The Right Questions

'Question mark in Esbjerg' photo (c) 2006, Alexander Henning Drachmann - license:

I wish I had a dollar for every time someone asked me this question; “What do you use for...?” I know I’m not alone in this. Many guys I know at large-ish churches are asked that question all the time. It’s as if once a church reaches a certain size, they become the benchmark for how to do things. Certainly there’s some validity in that, and it can make for some very lively discussions when a group of TDs sit around a dinner table and debate the various merits of their choices of gear. I enjoy those conversations immensely and often walk away intrigued enough to investigate some piece of equipment I may not have previously considered.

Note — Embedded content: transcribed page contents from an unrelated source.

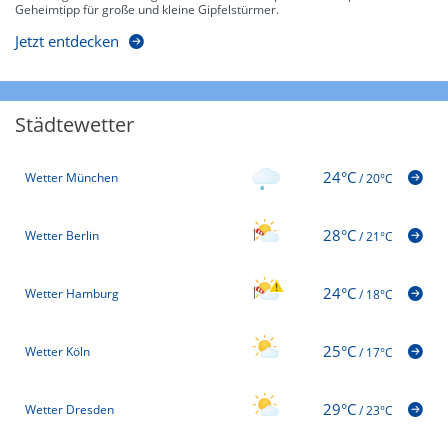
Geheimtipp für große und kleine Gipfelstürmer.
Jetzt entdecken
Städtewetter
24°C
Wetter München
/
20°C
28°C
Wetter Berlin
/
21°C
24°C
Wetter Hamburg
/
18°C
25°C
Wetter Köln
/
17°C
29°C
Wetter Dresden
/
23°C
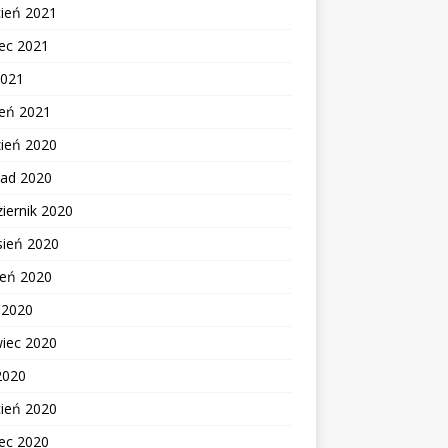
cień 2021
ec 2021
2021
zeń 2021
zień 2020
pad 2020
iernik 2020
sień 2020
ień 2020
c 2020
wiec 2020
2020
cień 2020
ec 2020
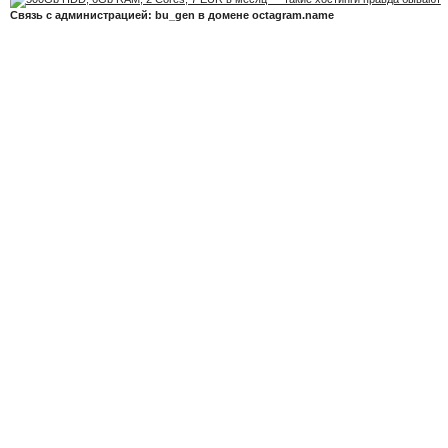
Связь с администрацией: bu_gen в домене octagram.name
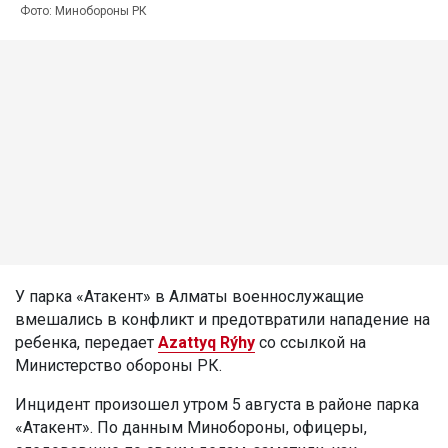
Фото: Минобороны РК
У парка «Атакент» в Алматы военнослужащие
вмешались в конфликт и предотвратили нападение на
ребенка, передает
Azattyq Rýhy
со ссылкой на
Министерство обороны РК.
Инцидент произошел утром 5 августа в районе парка
«Атакент». По данным Минобороны, офицеры,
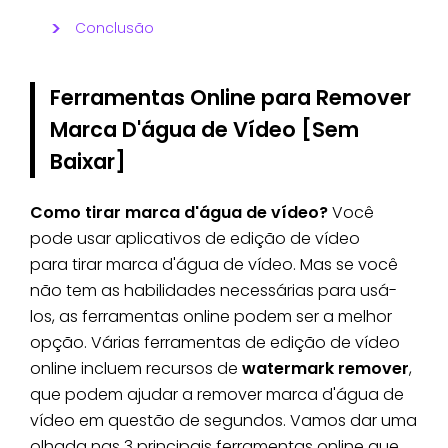
Conclusão
Ferramentas Online para Remover
Marca D'água de Vídeo [Sem
Baixar]
Como tirar marca d'água de vídeo?
Você
pode usar aplicativos de edição de vídeo
para tirar marca d'água de vídeo. Mas se você
não tem as habilidades necessárias para usá-
los, as ferramentas online podem ser a melhor
opção. Várias ferramentas de edição de vídeo
online incluem recursos de
watermark remover
,
que podem ajudar a remover marca d'água de
vídeo em questão de segundos. Vamos dar uma
olhada nas 3 principais ferramentas online que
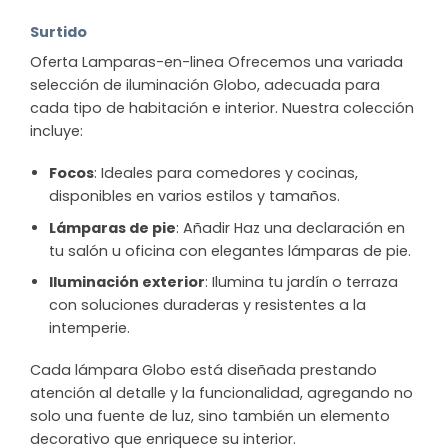
Surtido
Oferta Lamparas-en-linea Ofrecemos una variada
selección de iluminación Globo, adecuada para
cada tipo de habitación e interior. Nuestra colección
incluye:
Focos
: Ideales para comedores y cocinas,
disponibles en varios estilos y tamaños.
Lámparas de pie
: Añadir Haz una declaración en
tu salón u oficina con elegantes lámparas de pie.
Iluminación exterior
: Ilumina tu jardín o terraza
con soluciones duraderas y resistentes a la
intemperie.
Cada lámpara Globo está diseñada prestando
atención al detalle y la funcionalidad, agregando no
solo una fuente de luz, sino también un elemento
decorativo que enriquece su interior.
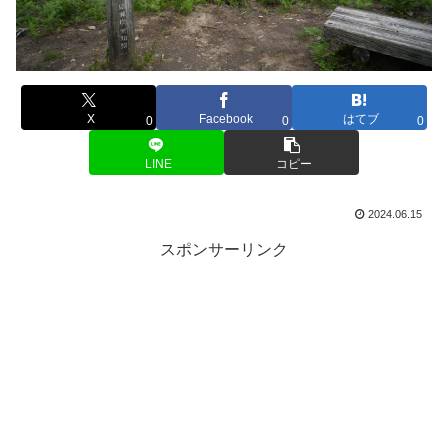
X
Facebook
はてブ
0
0
0
LINE
コピー
2024.06.15
スポンサーリンク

With that being said, most of the time, I don’t really care that much what other churches are using. Well, that’s not true; I do care, it just doesn’t influence my decision-making process that much. You see, rather than asking what my friends are using and simply copying that, I try to find equipment that makes the most sense for our church, our mission and in our context. And those are the questions that we should all be asking when evaluating equipment purchases. Does this equipment make sense in our context? Here’s an example:

Someone asks me what we use for a FOH and monitor console. I tell them a DiGiCo SD8 at FOH and use Roland M-48s for monitors. “OK, great! Thanks!” is often the response. I’m left wondering how that was helpful. If someone were to ask some follow-up questions like, “Are you happy with those consoles?” my responses still wouldn’t necessarily be that useful. Why not? Consider the consoles our new system replaced; a PM5D and an M7. We had Issues with those desks but that was for our context; they really didn't do what we needed them to do. It’s not that they’re inherently bad, they’re just the wrong fit. Unfortunately, they were purchased a few years ago because they were “the industry standard,” not because anyone thought about how they might fit in with what we’re trying to do. I know some people who are perfectly happy with those desks.

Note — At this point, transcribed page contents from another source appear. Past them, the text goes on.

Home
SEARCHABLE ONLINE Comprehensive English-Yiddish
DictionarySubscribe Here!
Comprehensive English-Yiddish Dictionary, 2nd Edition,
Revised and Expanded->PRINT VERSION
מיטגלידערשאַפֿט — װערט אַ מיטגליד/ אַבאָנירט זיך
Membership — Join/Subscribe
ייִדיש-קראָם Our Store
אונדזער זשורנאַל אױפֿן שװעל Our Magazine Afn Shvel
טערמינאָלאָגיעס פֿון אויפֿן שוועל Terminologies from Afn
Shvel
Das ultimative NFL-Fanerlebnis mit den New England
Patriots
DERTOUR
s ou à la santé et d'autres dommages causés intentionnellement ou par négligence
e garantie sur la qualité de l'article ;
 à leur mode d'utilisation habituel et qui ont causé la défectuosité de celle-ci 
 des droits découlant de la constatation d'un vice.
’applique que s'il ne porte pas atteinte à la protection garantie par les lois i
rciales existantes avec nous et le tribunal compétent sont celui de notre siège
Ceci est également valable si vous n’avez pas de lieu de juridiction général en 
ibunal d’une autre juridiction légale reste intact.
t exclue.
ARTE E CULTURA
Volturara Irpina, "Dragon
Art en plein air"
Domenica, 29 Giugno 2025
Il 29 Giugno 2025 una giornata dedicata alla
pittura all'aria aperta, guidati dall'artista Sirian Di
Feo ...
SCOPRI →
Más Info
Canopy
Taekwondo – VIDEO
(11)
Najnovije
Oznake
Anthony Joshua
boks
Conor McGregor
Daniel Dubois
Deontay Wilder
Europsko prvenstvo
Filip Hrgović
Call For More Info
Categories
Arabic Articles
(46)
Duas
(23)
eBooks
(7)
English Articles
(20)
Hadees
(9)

I have some good friends who mix on and are big fans of a particular digital console. I love talking with them about those desks and considered it as a replacement for our old setup. However, another one came into view that was a better fit because it does more of what I want a console to do. This doesn’t mean my friends are wrong or made a bad choice, and it doesn’t mean mine is better. It simply means I’m trying to find the best solution for my church.

So here is my suggestion: When you start looking at new equipment purchases, before you start asking what other churches are using ask yourself some clarifying questions.

What is the mission of our church?

How does this equipment advance that mission?

What do we want this to do?

What problems do we need to solve?

How should this equipment go about it?

What features do we need, and which ones do we not need?

Who will be using it and what is their skill level?

We could go on with a much longer list, but that gets you started. It’s important to develop your context before talking to others. Once you do, you’ll be asking better questions and instead of finding out what another church uses and copying it, you’ll be getting good real-world feedback of how that equipment works, what the support is like and how reliable it is. Then you’ll have some genuinely useful data points. You’ll be much better prepared to make a well-educated decision on which piece of equipment makes the most sense for you. And that’s far more important that finding out what the church down the street is using.

What questions do you ask before making a major equipment purchase?